His eyes were like steel drills. They never left her. “Quite sure?”
“Yes.”
“What were you doing there?”
She had no answer ready. Her wild look went round in search of a friend in this circle of enemies. They found him in the man who was a prisoner. His steadfast eyes told her to have no fear.
“Did you hear what I said?” demanded Weaver.
“I was—riding.”
“Alone?”
The answer came so slowly that it was barely audible. “Yes.”
“Riding in Antelope Valley?”
“Yes.”
“Let me see that gun.” Weaver held out his hand for the rifle.
Phyllis looked at him and tried to fight against his domination; then slowly she handed him the rifle. He broke and examined it. From the chamber he extracted an empty shell.
Grim as a hanging judge, his look chiselled into her.
“I expect the lead that was in here is in my arm. Isn’t that right?”
“I—I don’t know.”
“Who does, then? Either you shot me or you know who did.”

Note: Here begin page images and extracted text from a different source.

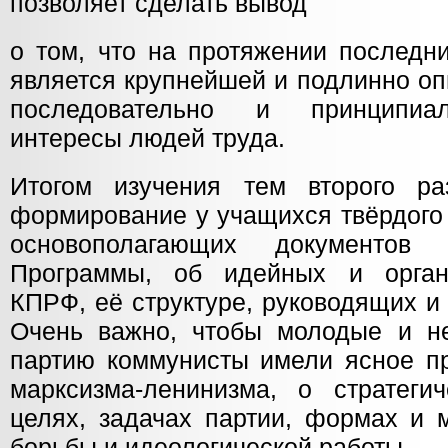
позволяет сделать вывод
о том, что на протяжении последн
является крупнейшей и подлинно оп
последовательно и принципиа
интересы людей труда.
Итогом изучения тем второго ра
формирование у учащихся твёрдого
основополагающих документов
Программы, об идейных и орган
КПРФ, её структуре, руководящих и
Очень важно, чтобы молодые и н
партию коммунисты имели ясное пр
марксизма-ленинизма, о стратегич
целях, задачах партии, формах и 
борьбы и идеологической работы.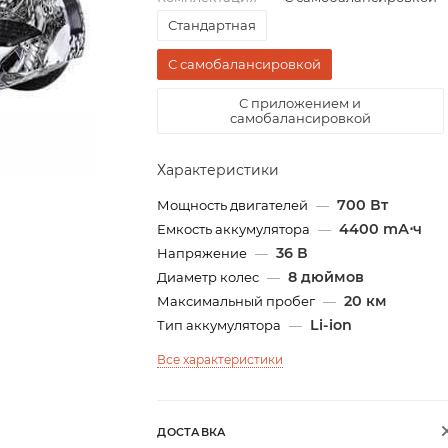
Стандартная
С самобалансировкой
С приложением и
самобалансировкой
Характеристики
700 Вт
Мощность двигателей
—
4400 mА⋅ч
Емкость аккумулятора
—
36 В
Напряжение
—
8 дюймов
Диаметр колес
—
20 км
Максимальный пробег
—
Li-ion
Тип аккумулятора
—
Все характеристики
ДОСТАВКА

Her gaze evaded his, but was forced at last to the meeting.
“I did it.”
She was looking at him steadily now. Since the thing must be faced, she had braced herself to it. It was amazing what defiant pluck shone out of her soft eyes. This man of iron saw it, and, seeing, admired hugely the gameness that dwelt in her slim body. But none of his admiration showed in the hard, weather-beaten face.
“So they make bushwhackers out of even the girls among your rustling, sheep-herding outfit!” he taunted.
“My people are not rustlers. They have a right to be on earth, even if you don’t want them there.”
“I’ll show them what rights they have got in this part of the country before I get through with them. But that ain’t the point now. What I want to know is how they came to send a girl to do their dirty killing for them.”
“They didn’t send me. I just saw you, and—and shot on an impulse. Your men have clubbed and poisoned our sheep. They wounded one of our herders, and beat his brother when they caught him unarmed. They have done a hundred mean and brutal things. You are at the bottom of it all; and when I saw you riding there, looking like the lord of all the earth, I just——”
“Well?”
“Couldn’t help—what I did.”
“You’re a nicely brought up young woman—about as savage as the rest of your wolf breed,” jeered Weaver.
Yet he exulted in her—in the impulse of ferocity that had made her strike swiftly, regardless of risk to herself, at the man who had hounded and harried her kin to the feud that was now raging. Her shy, untamed beauty would not itself have attracted him; but in combination with her fierce courage it made to him an appeal which he conceded grudgingly.
“What in Heaven’s name brought you back after you had once got away?” Weaver asked.